Ya antes del coronavirus esta realidad de por sí muy compleja, era analizada con las herramientas de Teatro de las Oprimidas (TO) afrontando con diferente foco o diferentes “oprimidas” (generalmente olvidando a las personas mayores y también a las trabajadoras domésticas que ayudan o sustituyen a esa hija encargada de los cuidados) el hecho de los cuidados para movilizar una reflexión.
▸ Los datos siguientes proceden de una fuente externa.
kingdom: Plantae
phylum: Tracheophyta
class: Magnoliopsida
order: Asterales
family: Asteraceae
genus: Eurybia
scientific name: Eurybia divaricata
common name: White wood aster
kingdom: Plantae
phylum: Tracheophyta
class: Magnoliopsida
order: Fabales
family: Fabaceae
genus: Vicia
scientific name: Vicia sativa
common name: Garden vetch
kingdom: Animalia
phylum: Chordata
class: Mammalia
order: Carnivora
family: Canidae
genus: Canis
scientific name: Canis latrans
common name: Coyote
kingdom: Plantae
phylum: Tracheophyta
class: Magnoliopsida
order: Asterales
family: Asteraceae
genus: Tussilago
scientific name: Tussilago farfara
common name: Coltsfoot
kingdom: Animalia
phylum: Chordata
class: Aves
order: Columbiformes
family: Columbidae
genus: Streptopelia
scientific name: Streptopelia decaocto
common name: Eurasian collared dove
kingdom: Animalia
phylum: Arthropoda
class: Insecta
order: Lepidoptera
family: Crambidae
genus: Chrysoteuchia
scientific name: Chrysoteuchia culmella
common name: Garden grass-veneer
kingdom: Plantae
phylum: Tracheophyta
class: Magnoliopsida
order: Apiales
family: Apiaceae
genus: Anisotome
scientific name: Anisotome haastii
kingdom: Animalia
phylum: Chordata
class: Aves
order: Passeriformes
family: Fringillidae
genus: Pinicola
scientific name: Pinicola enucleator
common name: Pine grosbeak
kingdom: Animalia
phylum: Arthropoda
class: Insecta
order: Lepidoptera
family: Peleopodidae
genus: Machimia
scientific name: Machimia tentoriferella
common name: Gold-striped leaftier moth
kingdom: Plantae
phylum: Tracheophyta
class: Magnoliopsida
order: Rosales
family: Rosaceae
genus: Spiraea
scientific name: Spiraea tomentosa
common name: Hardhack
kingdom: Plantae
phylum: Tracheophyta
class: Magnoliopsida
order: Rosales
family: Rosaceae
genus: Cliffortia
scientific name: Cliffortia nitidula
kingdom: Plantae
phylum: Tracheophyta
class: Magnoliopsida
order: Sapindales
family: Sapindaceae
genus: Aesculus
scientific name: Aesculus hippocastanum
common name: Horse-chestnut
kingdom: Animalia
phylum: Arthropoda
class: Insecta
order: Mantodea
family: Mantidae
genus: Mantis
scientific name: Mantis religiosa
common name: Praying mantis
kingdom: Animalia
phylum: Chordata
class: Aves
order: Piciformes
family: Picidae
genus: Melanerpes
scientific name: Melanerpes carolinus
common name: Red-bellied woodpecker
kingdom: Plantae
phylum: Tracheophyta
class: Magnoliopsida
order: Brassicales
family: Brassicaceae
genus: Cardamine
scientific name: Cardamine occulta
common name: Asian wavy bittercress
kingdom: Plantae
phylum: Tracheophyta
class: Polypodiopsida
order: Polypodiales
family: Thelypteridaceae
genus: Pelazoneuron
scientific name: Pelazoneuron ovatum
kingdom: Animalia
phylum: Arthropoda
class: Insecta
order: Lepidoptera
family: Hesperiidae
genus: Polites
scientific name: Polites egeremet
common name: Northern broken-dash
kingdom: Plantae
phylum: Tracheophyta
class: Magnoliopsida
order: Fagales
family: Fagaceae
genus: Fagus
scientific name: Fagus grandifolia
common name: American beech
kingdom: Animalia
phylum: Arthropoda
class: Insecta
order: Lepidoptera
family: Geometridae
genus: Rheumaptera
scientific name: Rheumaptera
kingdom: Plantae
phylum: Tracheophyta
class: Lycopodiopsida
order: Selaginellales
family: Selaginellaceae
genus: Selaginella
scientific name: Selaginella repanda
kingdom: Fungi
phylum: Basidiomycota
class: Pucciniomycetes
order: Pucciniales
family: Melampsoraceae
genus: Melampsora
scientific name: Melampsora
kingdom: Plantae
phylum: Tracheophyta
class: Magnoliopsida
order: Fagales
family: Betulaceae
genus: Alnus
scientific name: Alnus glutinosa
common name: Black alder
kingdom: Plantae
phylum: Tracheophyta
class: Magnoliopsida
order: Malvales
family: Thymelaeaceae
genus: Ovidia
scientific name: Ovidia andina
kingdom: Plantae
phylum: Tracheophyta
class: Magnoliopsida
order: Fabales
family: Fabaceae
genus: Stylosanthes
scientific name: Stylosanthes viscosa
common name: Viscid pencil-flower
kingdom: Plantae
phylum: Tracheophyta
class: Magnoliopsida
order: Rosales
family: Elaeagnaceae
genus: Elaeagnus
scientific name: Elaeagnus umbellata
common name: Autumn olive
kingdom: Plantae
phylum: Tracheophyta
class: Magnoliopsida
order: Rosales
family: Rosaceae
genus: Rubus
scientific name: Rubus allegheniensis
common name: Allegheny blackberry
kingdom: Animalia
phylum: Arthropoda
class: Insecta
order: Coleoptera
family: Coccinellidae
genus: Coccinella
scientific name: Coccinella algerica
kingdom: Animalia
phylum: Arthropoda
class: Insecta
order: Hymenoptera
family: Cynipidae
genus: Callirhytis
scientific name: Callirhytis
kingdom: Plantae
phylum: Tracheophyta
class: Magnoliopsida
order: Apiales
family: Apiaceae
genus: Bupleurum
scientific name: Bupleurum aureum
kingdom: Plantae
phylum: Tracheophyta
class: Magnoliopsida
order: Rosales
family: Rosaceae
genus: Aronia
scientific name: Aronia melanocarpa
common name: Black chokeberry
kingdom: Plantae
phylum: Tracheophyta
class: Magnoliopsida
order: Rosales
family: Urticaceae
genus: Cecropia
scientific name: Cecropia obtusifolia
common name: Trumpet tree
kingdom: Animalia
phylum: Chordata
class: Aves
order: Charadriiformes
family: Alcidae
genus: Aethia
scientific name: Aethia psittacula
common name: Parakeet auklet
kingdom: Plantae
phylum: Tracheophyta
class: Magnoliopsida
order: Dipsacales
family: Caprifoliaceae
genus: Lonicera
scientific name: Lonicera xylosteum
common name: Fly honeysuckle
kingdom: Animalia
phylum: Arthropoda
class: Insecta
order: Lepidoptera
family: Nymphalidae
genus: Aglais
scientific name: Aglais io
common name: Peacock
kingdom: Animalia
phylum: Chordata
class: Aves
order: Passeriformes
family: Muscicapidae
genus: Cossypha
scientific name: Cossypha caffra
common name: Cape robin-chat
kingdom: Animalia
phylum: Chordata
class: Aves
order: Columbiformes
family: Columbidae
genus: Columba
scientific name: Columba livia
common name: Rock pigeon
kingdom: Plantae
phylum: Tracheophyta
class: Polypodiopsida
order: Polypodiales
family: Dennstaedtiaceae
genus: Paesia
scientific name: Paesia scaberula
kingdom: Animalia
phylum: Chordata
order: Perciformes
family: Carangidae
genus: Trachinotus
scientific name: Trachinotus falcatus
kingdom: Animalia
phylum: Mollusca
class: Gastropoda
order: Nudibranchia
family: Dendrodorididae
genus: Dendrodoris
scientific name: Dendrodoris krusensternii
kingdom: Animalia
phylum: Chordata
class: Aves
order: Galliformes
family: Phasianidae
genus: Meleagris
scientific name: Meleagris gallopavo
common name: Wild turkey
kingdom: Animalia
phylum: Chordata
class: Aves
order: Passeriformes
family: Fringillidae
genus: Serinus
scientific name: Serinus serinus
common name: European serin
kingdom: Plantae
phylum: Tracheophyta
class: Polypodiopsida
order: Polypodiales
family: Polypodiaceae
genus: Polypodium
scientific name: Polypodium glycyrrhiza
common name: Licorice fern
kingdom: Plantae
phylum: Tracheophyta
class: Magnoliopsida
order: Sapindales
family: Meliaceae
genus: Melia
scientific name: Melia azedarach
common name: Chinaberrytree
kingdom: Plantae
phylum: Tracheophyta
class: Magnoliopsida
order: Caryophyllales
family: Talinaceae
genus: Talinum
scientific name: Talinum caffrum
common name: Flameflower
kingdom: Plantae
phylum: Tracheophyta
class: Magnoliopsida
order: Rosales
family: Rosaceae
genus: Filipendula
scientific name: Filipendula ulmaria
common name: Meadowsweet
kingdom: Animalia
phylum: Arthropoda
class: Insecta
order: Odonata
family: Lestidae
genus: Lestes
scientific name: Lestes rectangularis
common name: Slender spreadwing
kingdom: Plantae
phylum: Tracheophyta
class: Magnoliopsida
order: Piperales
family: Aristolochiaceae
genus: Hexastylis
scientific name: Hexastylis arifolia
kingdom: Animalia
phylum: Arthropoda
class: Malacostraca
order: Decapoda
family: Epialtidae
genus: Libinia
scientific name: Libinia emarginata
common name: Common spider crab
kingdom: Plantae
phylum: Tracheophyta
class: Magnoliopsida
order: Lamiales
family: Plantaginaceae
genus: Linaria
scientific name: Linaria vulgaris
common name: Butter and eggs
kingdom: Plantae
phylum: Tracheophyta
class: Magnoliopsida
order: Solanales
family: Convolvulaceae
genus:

Desde Bajando al Sur lo hemos visto en el Festival TOMA Teatro de la mano de compañías de Madrid o Sevilla y también en Festivales internacionales en Italia o India con similar enfoque en todos los casos, posiblemente porque en estas compañías predominaba la mirada “viejovencéntrica”.

No podemos negar que hay una clara opresión en el interior de la familia cuando los cuidados se realizan en casa y nos parece importante que se trate esa carga, que además es especialmente pesada por motivos de género, ya que las familiares responsables de los cuidados son las hijas, nueras o sobrinas de estas personas, que en las piezas representadas llegan a internalizar la opresión hasta el punto de no permitir a sus mayores ser atendidos o atendidas por ninguna otra persona (por muy experta en atención socio-sanitaria a mayores que sea).

Quizá el lado positivo de esa mirada inconformista haya motivado que la Fiscalía investigue varios centros de mayores de la Comunidad de Madrid, puesto que las denuncias de familiares indican una cantidad de negligencias inaceptable en estos tiempos (desde el abandono de pacientes a la falta de medios para prevenir o tratar posibles casos de Covid-19) en los que además son nuestras mayores las personas con mayor riesgo en caso de contagio. Negligencias, repetimos, que no son nuevas ni fruto de la crisis del coronavirus aunque sí hayan aumentado en este periodo.

Sin obviar la importancia de la toma de medidas en estos casos, nos parece interesante recuperar desde las herramientas del TO y la apuesta de Bajando al Sur por los cuidados una mirada que abra el panorama más aún y tome en consideración las dificultades de familias que no pueden permitirse una residencia o centro de mayores, las condiciones de riesgo en que viven, muchas veces internas, sin contrato ni papeles, numerosas pluriempleadas domésticas (encargadas de las tareas además del cuidado de las personas mayores) y por supuesto de nuestras mayores, a menudo silenciadas bajo expresiones tan viejovencéntricas como “ya chochea”, “eso que dice es del siglo pasado”, pero también atacadas estos días con otras como “que se mueran unos cuantos viejos no está mal, vivimos demasiado”.

Si algo hemos aprendido del TO es la importancia de que sean las propias oprimidas quienes tomen su voz desde su lugar, para no caer en el error de hacer Teatro “sobre” las oprimida o “para” las oprimidas desde nuestra perspectiva también viejovencéntrica. Así pues, piezas con la propia voz de nuestras mayores, así como las de las cuidadoras domésticas o empleadas de residencias (doblemente oprimidas en su condición mayoritaria de mujeres migrantes) son deseables también para hacernos reflexionar sobre las alabanzas a la productividad de nuestra sociedad viejoven.

Creemos en la necesidad de transformación constante de la sociedad y para ello apostamos por situar los cuidados en el centro, no solo como motor económico, como últimamente se ha reivindicado, sino como motor humano, hacia un cambio que nos haga más conscientes de nuestras relaciones con el entorno y nos anime a honrar y reconocer a las personas mayores y a seguir transformando la sociedad con ellas.

Solo podemos pensar en un nuevo mundo libre de virus si lo tratamos colectivamente con las vitaminas del diálogo, la escucha mutua y la participación de todas las diversidades que enriquecen la sociedad. Con este tratamiento, disponible en todas las farmacias, tiendas, parques y plazas, aplanaremos la curva de la sociedad viejoven.